For larger tasks, hooks automate verification. A PostToolUse hook runs the linter after every file edit, a test hook runs the suite after a module is complete. No tokens spent.
Step 4: Verify (Look Back)
Not just "do tests pass." A broader check:
- Tests pass - Unit, integration, whatever the plan specified.
- UI looks right - Playwright MCP or agentshot for visual verification.
- Plan was followed - Any steps skipped or deviated?
- No regressions - Existing functionality still works?
The whole loop, from Jira ticket to open PR, happens without leaving the terminal.
Agent teams: the next level
Claude recently shipped agent teams, taking the sub-agent pattern further. Instead of isolated workers reporting back, agent teams are full Claude Code sessions that communicate with each other, share a task list, and self-coordinate.

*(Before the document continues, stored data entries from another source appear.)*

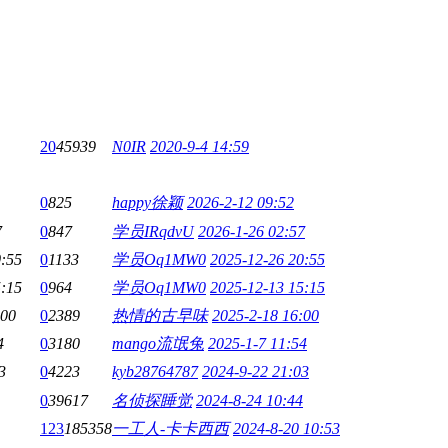
20
45939
N0IR
2020-9-4 14:59
0
825
happy徐颖
2026-2-12 09:52
7
0
847
学员IRqdvU
2026-1-26 02:57
0:55
0
1133
学员Oq1MW0
2025-12-26 20:55
5:15
0
964
学员Oq1MW0
2025-12-13 15:15
:00
0
2389
热情的古早味
2025-2-18 16:00
4
0
3180
mango流氓兔
2025-1-7 11:54
3
0
4223
kyb28764787
2024-9-22 21:03
0
39617
名侦探睡觉
2024-8-24 10:44
123
185358
一工人-卡卡西西
2024-8-20 10:53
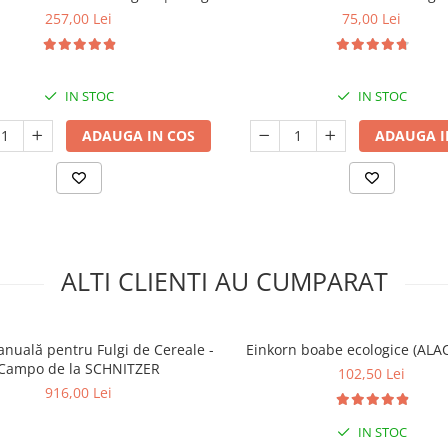
257,00 Lei
75,00 Lei
IN STOC
IN STOC
ADAUGA IN COS
ADAUGA I
ALTI CLIENTI AU CUMPARAT
nuală pentru Fulgi de Cereale -
Einkorn boabe ecologice (ALAC
Campo de la SCHNITZER
102,50 Lei
916,00 Lei
IN STOC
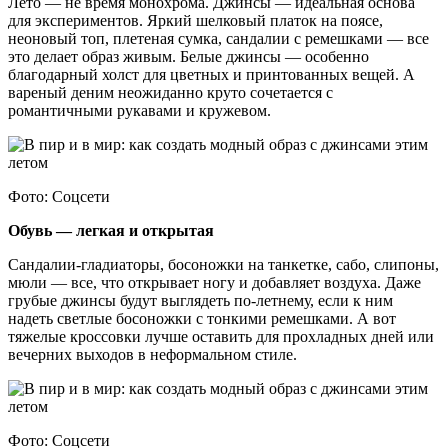
Лето — не время монохрома. Джинсы — идеальная основа
для экспериментов. Яркий шелковый платок на поясе,
неоновый топ, плетеная сумка, сандалии с ремешками — все
это делает образ живым. Белые джинсы — особенно
благодарный холст для цветных и принтованных вещей. А
вареный деним неожиданно круто сочетается с
романтичными рукавами и кружевом.
Фото: Соцсети
Обувь — легкая и открытая
Сандалии-гладиаторы, босоножки на танкетке, сабо, слипоны,
мюли — все, что открывает ногу и добавляет воздуха. Даже
грубые джинсы будут выглядеть по-летнему, если к ним
надеть светлые босоножки с тонкими ремешками. А вот
тяжелые кроссовки лучше оставить для прохладных дней или
вечерних выходов в неформальном стиле.
Фото: Соцсети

Where I've found this useful: giving teammates distinct personas. For example:
- A frontend specialist focused on component architecture and UX
- A backend engineer on API design and data modeling
- A principal engineer who reviews each teammate's output for architectural consistency, edge cases, and cross-cutting concerns
- A critic whose only job is to poke holes in every proposal
The critic and principal engineer matter most. Without them, Claude settles on the first workable approach. Unlike sub-agents, teammates talk to each other directly, not just back to you. Still experimental and burns tokens, but I've had good results on complex cross-cutting problems.
Failure patterns
These cost me time before I named them:
- Kitchen sink session - Too many unrelated tasks in one conversation. Context gets muddled. One task per session.
- Correcting over and over - Third correction for the same issue? The approach is wrong. Reset context, reframe the problem.

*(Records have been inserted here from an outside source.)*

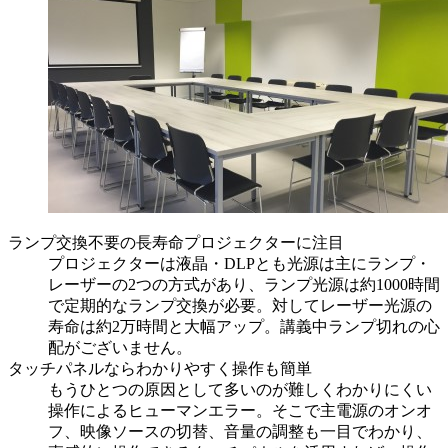
ランプ交換不要の長寿命プロジェクターに注目
プロジェクターは液晶・DLPとも光源は主にランプ・
レーザーの2つの方式があり、ランプ光源は約1000時間
で定期的なランプ交換が必要。対してレーザー光源の
寿命は約2万時間と大幅アップ。講義中ランプ切れの心
配がございません。
タッチパネルならわかりやすく操作も簡単
もうひとつの原因として多いのが難しくわかりにくい
操作によるヒューマンエラー。そこで主電源のオンオ
フ、映像ソースの切替、音量の調整も一目でわかり、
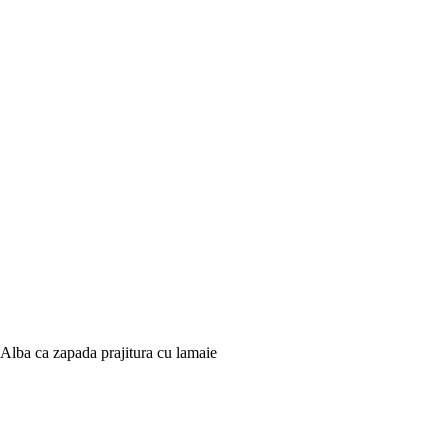
Alba ca zapada prajitura cu lamaie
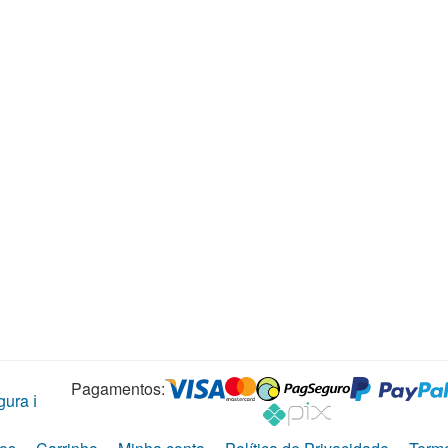
Pagamentos:
ura ℹ️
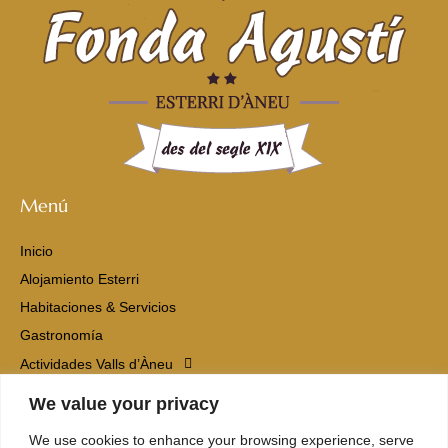
Menú
Inicio
Alojamiento Esterri
Habitaciones & Servicios
Gastronomía
Actividades Valls d’Àneu
Contacto
We value your privacy
We use cookies to enhance your browsing experience, serve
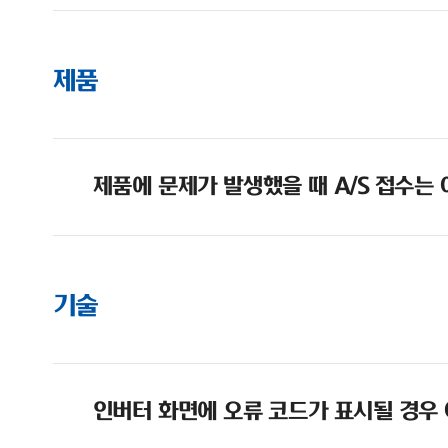
제품
제품에 문제가 발생했을 때 A/S 접수는
기술
인버터 화면에 오류 코드가 표시될 경우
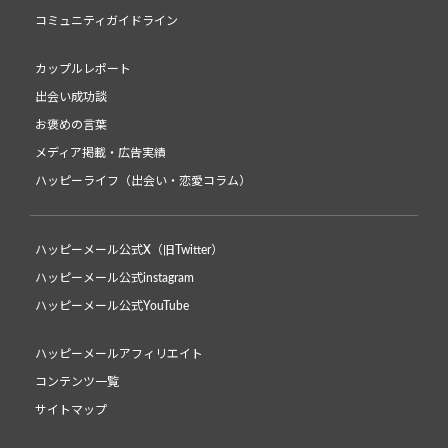
コミュニティガイドライン
カップルレポート
出会い成功談
お褒めの言葉
メディア掲載・広告実績
ハッピーライフ（出会い・恋愛コラム）
ハッピーメール公式X（旧Twitter）
ハッピーメール公式instagram
ハッピーメール公式YouTube
ハッピーメールアフィリエイト
コンテンツ一覧
サイトマップ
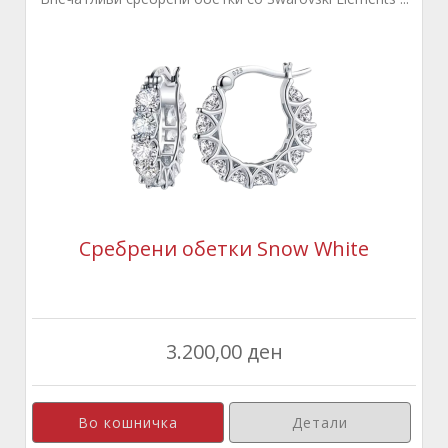
Сребрени обетки Snow White
3.200,00 ден
Детали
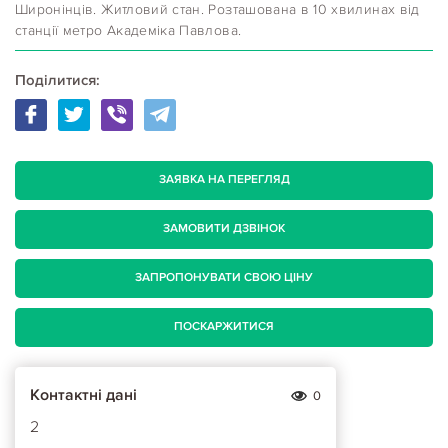
Широнінців. Житловий стан. Розташована в 10 хвилинах від
станції метро Академіка Павлова.
Поділитися:
ЗАЯВКА НА ПЕРЕГЛЯД
ЗАМОВИТИ ДЗВІНОК
ЗАПРОПОНУВАТИ СВОЮ ЦІНУ
ПОСКАРЖИТИСЯ
Контактні дані
0
2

- Over-specified CLAUDE.md - Entire coding style guides in always-on context. Move non-essentials to skills.
- Trust-then-verify gap - Only checking the final result. A wrong assumption in step 2 compounds through steps 3, 4, 5. Bake verification into the plan.

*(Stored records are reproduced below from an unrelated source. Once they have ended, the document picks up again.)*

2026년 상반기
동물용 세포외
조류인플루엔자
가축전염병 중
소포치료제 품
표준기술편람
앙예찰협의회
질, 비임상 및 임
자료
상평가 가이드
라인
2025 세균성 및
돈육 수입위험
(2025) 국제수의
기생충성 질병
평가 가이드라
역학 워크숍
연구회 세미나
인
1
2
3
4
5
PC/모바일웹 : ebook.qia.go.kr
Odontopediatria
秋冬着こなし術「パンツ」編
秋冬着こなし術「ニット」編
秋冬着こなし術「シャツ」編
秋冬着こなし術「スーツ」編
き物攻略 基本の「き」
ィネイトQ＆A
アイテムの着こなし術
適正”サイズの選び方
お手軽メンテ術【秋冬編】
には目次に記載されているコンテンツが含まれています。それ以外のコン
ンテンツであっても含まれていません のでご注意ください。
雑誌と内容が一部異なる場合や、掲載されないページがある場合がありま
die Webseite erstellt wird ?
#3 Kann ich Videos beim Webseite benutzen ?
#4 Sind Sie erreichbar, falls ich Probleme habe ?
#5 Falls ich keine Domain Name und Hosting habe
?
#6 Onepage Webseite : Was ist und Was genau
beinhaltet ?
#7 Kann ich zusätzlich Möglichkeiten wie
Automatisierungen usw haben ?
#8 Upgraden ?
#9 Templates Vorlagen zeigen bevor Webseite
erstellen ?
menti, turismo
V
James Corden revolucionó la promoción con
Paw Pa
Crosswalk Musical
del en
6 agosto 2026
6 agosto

- Infinite exploration - Claude reads file after file without scope. Use sub-agents so only the summary comes back.
- Skipping the plan - A thrown-away implementation costs more than five minutes reviewing a plan.
Security
With agentic coding, the attack surface expands. Three things worth attention:
Prompt injection - Untrusted text (a README, a Jira comment, a fetched web page) can steer the agent into unsafe actions.
Permission fatigue - After fifty "approve" clicks, you stop reading. Use allowlists so you only get prompted for things that matter.
Tool/MCP risk - Network-capable tools expand what the agent can reach. Only use trusted providers, scope permissions tightly.
Tools I recommend:
- claude-security-guidance - A security reminder hook that warns about potential security issues when editing files.
- claude-code-safety-net - A PreToolUse hook that blocks destructive git/filesystem commands before they run. Designed to not interfere with normal workflows.
- leash - Runs agents in a containerized environment and manages mounts/config, keeping blast radius contained.
- Sandboxed VMs - I wrote about my sandbox setup previously.
- Scoped access tokens - Fine-grained GitHub PATs limited to a single repo.
One last thing
Even if you don't adopt the full brainstorm-plan-implement-verify loop, one habit worth picking up: before jumping into implementation, just tell Claude to ask you 5 clarifying questions first. It feels like a small thing, but those questions catch stuff you'd otherwise miss.
Garbage in, garbage out. Same is with agentic coding.